Die Gewerkschaften hätten das Thema in den letzten beiden Jahrzehnten vernachlässigt, sagte IG-BCE-Chef Michael Vassiliadis in Hannover. Das müsse sich ändern. Zunehmende Flexibilisierung und Veränderungsgeschwindigkeit übersetzten die Beschäftigten heute mit Überforderung. „Morgen wollen wir darunter mehr Wahlfreiheit und eine bessere Vereinbarkeit von Privatleben und beruflichen Anforderungen verstehen“, sagte Vassiliadis. Die IG BCE will die Digitalisierung als Chance begreifen, ihren Mitgliedern neue Freiräume zu ermöglichen.

Der zweitgrößten Industriegewerkschaft schwebt dabei weniger die pauschale Arbeitszeitverkürzung für jeden Beschäftigten vor. Vielmehr gehe es beispielsweise um eine genauere Erfassung von Arbeitszeit, die mit digitalen Geräten präziser möglich sei, sagte der Gewerkschaftschef. Auch weniger arbeiten im Alter hat die IG BCE auf dem Plan. Im vergangenen Jahr hatte sie die Drei-Tage-Woche für Ältere gefordert.

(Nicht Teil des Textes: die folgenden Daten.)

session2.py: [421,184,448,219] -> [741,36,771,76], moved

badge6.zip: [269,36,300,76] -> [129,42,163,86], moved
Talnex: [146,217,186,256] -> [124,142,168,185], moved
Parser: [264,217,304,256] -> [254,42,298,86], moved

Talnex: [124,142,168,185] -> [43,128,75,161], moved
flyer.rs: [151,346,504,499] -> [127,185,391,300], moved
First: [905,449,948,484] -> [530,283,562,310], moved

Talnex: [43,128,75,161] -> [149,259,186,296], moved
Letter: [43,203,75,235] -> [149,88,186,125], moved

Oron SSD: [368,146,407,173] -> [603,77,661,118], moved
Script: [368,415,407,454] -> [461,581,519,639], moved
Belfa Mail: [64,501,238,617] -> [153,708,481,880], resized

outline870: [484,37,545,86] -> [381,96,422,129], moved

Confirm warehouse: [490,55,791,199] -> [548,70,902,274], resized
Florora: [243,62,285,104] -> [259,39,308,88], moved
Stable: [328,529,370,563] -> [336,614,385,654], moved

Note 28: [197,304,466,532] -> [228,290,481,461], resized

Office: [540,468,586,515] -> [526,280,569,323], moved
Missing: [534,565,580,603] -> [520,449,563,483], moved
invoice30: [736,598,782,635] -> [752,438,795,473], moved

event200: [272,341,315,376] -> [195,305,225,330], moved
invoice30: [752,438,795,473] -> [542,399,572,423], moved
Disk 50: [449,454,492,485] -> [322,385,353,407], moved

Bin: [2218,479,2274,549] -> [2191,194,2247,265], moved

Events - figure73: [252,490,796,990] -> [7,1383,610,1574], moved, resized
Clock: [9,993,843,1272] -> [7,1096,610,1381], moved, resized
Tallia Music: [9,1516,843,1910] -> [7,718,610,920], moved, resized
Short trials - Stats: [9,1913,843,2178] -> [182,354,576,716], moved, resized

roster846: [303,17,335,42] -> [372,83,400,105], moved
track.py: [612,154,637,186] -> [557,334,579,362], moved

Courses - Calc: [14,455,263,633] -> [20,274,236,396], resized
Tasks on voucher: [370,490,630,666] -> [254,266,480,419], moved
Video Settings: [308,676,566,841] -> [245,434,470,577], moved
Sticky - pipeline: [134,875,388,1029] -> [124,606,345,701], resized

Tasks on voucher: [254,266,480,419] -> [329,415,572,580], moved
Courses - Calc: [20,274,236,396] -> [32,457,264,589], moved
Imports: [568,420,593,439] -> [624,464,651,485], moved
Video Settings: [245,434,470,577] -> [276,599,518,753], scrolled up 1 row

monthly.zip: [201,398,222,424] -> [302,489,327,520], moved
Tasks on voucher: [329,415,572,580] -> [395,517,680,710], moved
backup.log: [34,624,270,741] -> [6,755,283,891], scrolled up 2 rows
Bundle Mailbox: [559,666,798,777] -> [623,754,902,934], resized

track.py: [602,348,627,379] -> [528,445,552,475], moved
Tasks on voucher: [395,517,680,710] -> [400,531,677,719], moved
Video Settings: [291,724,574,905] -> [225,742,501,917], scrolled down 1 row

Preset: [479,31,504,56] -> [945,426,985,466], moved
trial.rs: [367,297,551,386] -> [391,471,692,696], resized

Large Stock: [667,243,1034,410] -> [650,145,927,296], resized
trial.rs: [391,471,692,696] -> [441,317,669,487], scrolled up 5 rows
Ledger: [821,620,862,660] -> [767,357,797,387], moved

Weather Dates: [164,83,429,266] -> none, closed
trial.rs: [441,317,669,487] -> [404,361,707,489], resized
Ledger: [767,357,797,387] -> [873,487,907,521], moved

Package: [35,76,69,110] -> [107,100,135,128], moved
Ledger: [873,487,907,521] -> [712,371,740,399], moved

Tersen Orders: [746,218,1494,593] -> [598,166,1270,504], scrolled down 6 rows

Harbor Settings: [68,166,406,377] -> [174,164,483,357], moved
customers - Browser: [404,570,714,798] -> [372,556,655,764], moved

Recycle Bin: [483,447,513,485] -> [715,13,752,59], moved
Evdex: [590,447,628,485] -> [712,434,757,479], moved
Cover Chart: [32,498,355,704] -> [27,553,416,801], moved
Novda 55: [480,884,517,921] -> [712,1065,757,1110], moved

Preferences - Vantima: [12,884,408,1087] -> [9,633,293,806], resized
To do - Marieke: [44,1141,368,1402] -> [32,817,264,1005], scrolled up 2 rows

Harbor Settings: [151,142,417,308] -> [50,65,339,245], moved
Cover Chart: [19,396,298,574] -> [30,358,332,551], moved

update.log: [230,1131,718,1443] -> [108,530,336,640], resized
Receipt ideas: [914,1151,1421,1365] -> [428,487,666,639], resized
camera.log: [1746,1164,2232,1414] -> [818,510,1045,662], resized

Vassiliadis brachte auch eine stärkere Flexibilisierung der Arbeitszeit bei Schichtarbeitern ins Gespräch. Überall redeten die Arbeitgeber vom Zwang zur Flexibilisierung – aber bei den Belegschaften an den rund um die Uhr laufenden Maschinen wollten sie nichts ändern, kritisierte Vassiliadis. Die Schichtarbeiter stellen in der chemischen Industrie, wo viele Großanlagen möglichst ununterbrochen laufen müssen, gut ein Drittel der Belegschaft.

"Der Fokus liegt auf den Prozenten"

In der Chemie-Tarifrunde 2016 soll es allerdings zunächst nur ums Geld gehen. „Der Fokus liegt auf den Prozenten“, umschrieb es der Gewerkschaftschef. „Wir gehen davon aus, dass 2016 erneut ein konjunkturell gutes Jahr wird.“ Die Unternehmen profitierten von ihrer Exportstärke und einer stabilen Inlandsnachfrage. In der zurückliegenden Tarifrunde hatte die IG BCE einige Prügel von ihren Mitgliedern einstecken müssen, weil sie zwar hohe Summen für den Demografiefonds der Branche aushandelte, beim Lohnplus mit 2,8 Prozent jedoch deutlich hinter dem Abschluss der IG Metall zurückblieb. Die interne Debatte über die Forderungshöhe beginnt nach Ostern, bis zur Sommerpause soll das Ergebnis für die gut 600 000 Beschäftigten in der Chemieindustrie stehen.

Mit Blick auf die Energiewende, die die Gewerkschaft äußerst kritisch verfolgt, forderte Vassiliadis eine „Speicher-Offensive“. „Ohne die Frage zu lösen, wie Strom aus erneuerbaren Energien gespeichert werden kann, wird die Energiewende nicht ihr Ziel erreichen.“ Im Land müsse eine Speicherkapazität geschaffen werden, mit der man auch zwei Wochen trübe Flaute im Winter überbrücken könne. Der Gewerkschaft schwebt eine „Roadmap mit klaren Zwischenzielen“ für den Ausbau sowie eine Befreiung des Speicherstroms von Abgaben und Umlage vor. „Das würde ein neues Geschäftsfeld eröffnen und Investitionen in Speicher anstoßen“, sagte Vassiliadis.